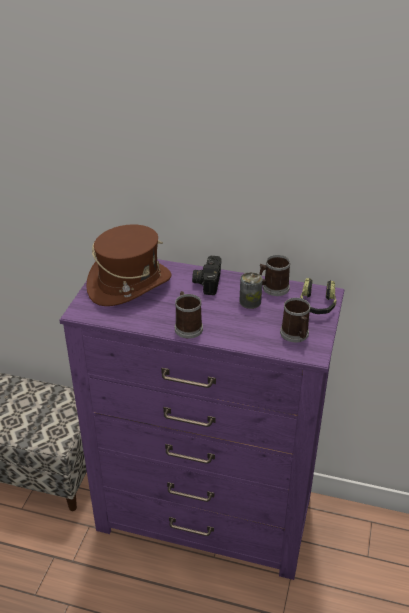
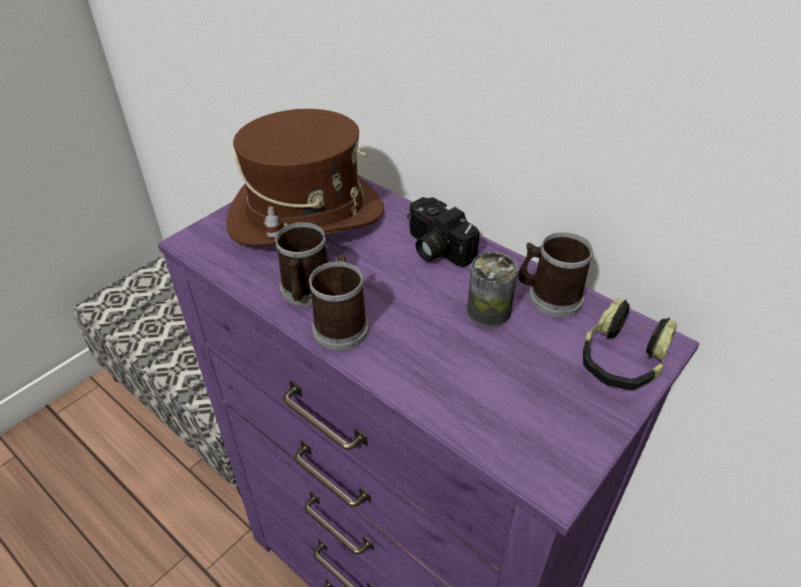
camera: 25 degrees right, 5 degrees up
(207, 282) = (435, 248): camera -> camera turned 75 degrees counterclockwise
(295, 335) = (538, 415): mug -> mug (305, 292)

» TASK DIRECTIONS:
Within the data above, how many lines contain "degrees"? Respond with the tally alone.

» EXERCISE ANSWER:
2